D'où l'idée d'accompagner toutes les grandes décisions et réformes européennes d'une étude d'impact territorial et de considérer le développement rural, non plus comme une subvention pour petits agriculteurs en difficulté, mais la juste rétribution de produits de haute qualité - labellisés "bio", "terroir", "montagne"... - ainsi qu'une incitation à la diversification de l'économie locale et à l'implantation de services dignes de ce nom (en particulier l'internet large bande). "En Autriche, par exemple, les programmes de développement rural ont fortement stimulé, au-delà de la culture bio, l'agro-tourisme, l'économie verte, les énergies renouvelables, l'insertion sociale... Le pilier II ne doit plus être conçu comme un supplétif ou un palliatif au pilier I, mais comme un développement diversifié du territoire bien au-delà de l'agriculture", remarque Angelika Poth-Mögele, du CCRE. De cette idée découle une nécessité : transférer la conduite des programmes européens à une gouvernance locale, capable de mobiliser l'ensemble des aides, qu'elles concernent l'agriculture, la téléphonie ou les éoliennes.
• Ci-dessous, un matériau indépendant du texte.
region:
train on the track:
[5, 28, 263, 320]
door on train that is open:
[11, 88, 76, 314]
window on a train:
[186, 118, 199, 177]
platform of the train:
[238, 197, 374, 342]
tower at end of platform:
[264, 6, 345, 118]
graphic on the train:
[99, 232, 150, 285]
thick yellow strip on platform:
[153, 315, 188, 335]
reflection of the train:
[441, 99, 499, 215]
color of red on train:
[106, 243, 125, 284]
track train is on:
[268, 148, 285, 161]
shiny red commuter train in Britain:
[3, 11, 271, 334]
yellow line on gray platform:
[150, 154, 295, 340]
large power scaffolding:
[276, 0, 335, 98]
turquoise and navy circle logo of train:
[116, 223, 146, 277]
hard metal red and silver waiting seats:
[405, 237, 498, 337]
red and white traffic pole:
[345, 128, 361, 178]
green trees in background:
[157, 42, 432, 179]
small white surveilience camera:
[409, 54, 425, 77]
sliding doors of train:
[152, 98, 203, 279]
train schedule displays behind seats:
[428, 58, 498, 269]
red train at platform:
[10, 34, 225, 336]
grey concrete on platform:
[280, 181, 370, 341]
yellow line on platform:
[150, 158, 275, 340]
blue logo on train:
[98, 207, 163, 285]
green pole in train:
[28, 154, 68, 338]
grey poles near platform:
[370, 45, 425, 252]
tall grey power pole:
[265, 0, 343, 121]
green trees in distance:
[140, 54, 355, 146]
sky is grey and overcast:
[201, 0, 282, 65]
La plupart des participants, ici, se sont référés à Leader, un programme européen de soutien aux zones rurales. "Il est piloté par des groupes d'action locale, avec en appui un vaste réseau européen d'aides et d'expertises. Une approche du bas vers le haut, 'bottom-up', qui s'est avérée très efficace, et pourrait servir de modèle pour la future PAC. A la condition d'élaborer des outils de monitoring très fins, permettant d'accorder une large autonomie aux territoires, tout en contrôlant les résultats", souligne Heino Von Mayer, directeur du bureau de l'OCDE à Berlin. Au final, Dacian Ciolos a esquissé ce que pourrait être un nouvel équilibre entre pilier I et pilier II. "Le pilier I pourrait être le lieu d'un soutien sur une base annuelle, en contrepartie de résultats visibles et quantifiables. Et le pilier II soutenir sur une base pluriannuelle l'évolution des filières et des territoires, y compris sur le plan environnemental", estime-t-il. Quelle que soit la proportion d'idées neuves retenues in fine par la Commission, dans son document d'orientation, il restera à passer l'épreuve des négociations entre Etats, des contraintes budgétaires et du paradigme dominant, qui reste celui d'une agriculture intensive et concurrentielle.